Mr Ojonyo said the same agency had earlier on given a notice that all un-nominated cargo would be railed, “and they cannot be again saying that it will now decide who to nominate cargo to.”
The chairman said importers had a problem with KPA deciding where their cargo should be taken, arguing that some of the CFSs have challenges that irk their members.
“Some CFSs have issues and we have had a bad history with them including loss of cargo. Some of our members have had their containers lost in some CFSs. That is why initially it was important to allow consignees and clearing agents to nominate, because they had their preferred CFSs,” he said.
He said the directive by KPA means going back to where nominations are done without regard to the importer, "and that is why we are against this idea".
“We want to have it halted until the issues we raise during a stakeholders' meeting have been taken care of,” he said. Mr Ojonyo said that Kifwa did a survey on port activities and that the situation, especially on cargo backlog, had not improved.
“We have not made any progress in as far as cargo clearance at the port is concerned. It is very clear that there is a problem both at the Kenya Revenue Authority (KRA) and KPA. I am writing a letter to KRA on areas where we think we have a problem with them. We expect them to rectify or engage us in a meeting. But now, nothing much has changed,” he said.
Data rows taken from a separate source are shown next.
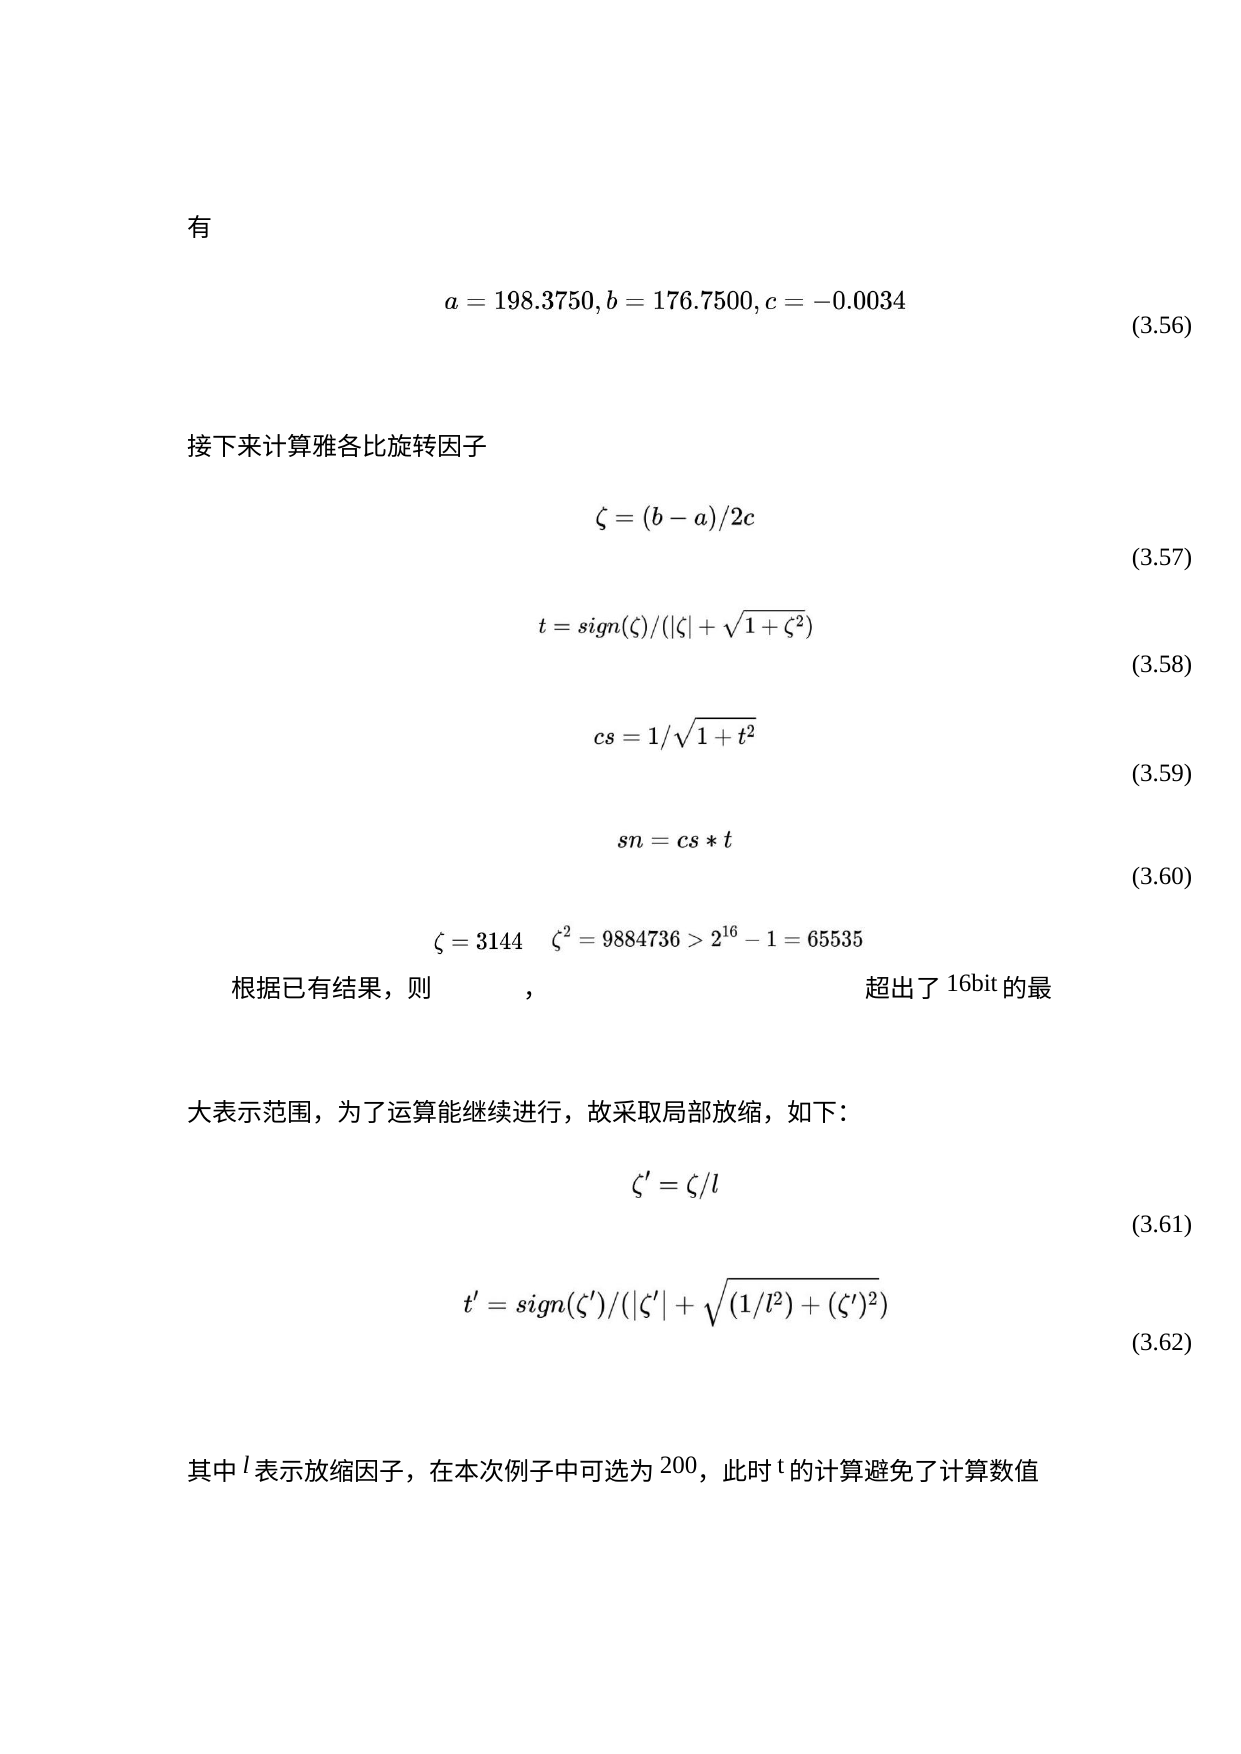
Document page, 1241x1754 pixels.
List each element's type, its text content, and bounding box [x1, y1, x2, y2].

picture [439, 284, 911, 320]
text (3.61) [187, 1170, 1053, 1241]
text (3.56) [187, 284, 1053, 349]
text (3.58) [187, 607, 1053, 683]
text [187, 1406, 1053, 1487]
text (3.59) [187, 716, 1053, 792]
picture [631, 1170, 719, 1200]
picture [594, 503, 755, 533]
text (3.57) [187, 503, 1053, 574]
text 根据已有结果，则，超出了16bit的最大表示范围，为了运算能继续进行，故采取局部放缩，如下： [187, 922, 1053, 1129]
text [187, 162, 1053, 243]
text (3.60) [187, 825, 1053, 889]
picture [592, 715, 758, 752]
text (3.62) [187, 1273, 1053, 1373]
picture [548, 921, 866, 955]
picture [433, 930, 523, 955]
text 接下来计算雅各比旋转因子 [187, 381, 1053, 463]
picture [535, 606, 815, 642]
picture [458, 1273, 892, 1332]
picture [617, 829, 733, 849]
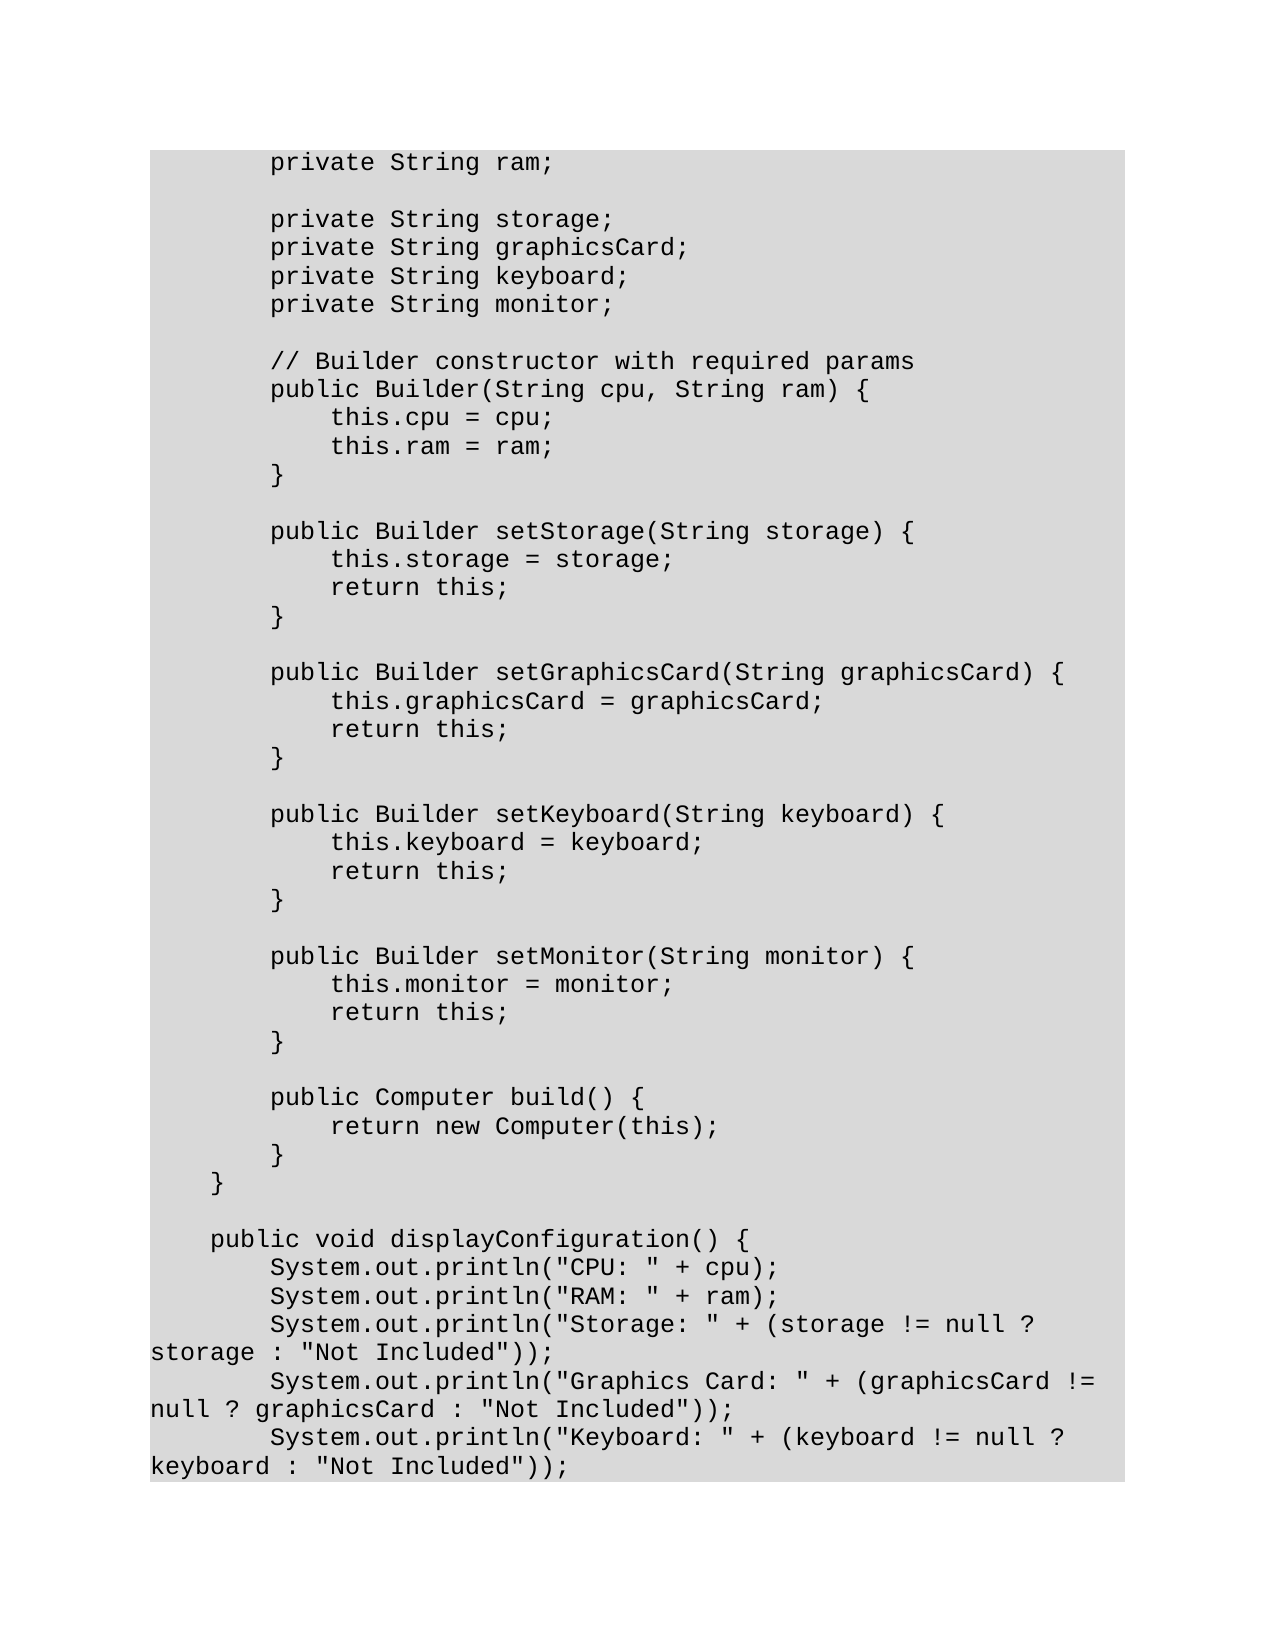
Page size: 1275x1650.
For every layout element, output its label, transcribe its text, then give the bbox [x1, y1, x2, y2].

Mr Ojonyo said that cargo clearance stands at between 300 and 345 containers out of a daily input of about 600.
CIAK chairman Peter Otieno said KPA’s mandate is load and offload cargo and do not have contract between the shipper and the shipping line.
“KPA also does not have any power on cargo shipped to the port as they are neither exports, importer or notify party.
In the document of title which is Bill of Lading, there is nowhere KPA plays any part, apart from doing off-loading and loading. They have no power over cargo,” said Mr Otieno.
Mr Otieno said international laws on shipping that ports can dictate where the cargo goes.
“That is wrong and unlawful as world over practice states that it is only the shipper who can dictate where the cargo has to go. KPA is overstepping their mandate,” he said.
Mr Otieno said already some importers had already entered into negotiation with CFS to have their cargoes directed nominated to them and that KPA should not become part of such engagements.
“Nomination of cargo is an agreement between CFS and the importer and KPA has no role in such arrangement,” said Mr Otieno, who added that the directive might fire back to bring another problem in cargo clearance at the port.
However, KPA communication officer Haji Masemo said the issue was raised by the stakeholders at the meeting and that consultations are ongoing.
“These are containers that are un-nominated at the port, they are un documented. Instead of changing status to have them sent to the CFS by KPA since they are under the care of KPA, the agency will do the nominations to CFS so that they can receive the goods,” said Mr Masemo.
Mr Masemo said KPA had been doing the nominations since the establishment of CFS.
“Consultations are ongoing and we shall continue to engage the stakeholders to make sure that we arrive at an amicable solution,” he said.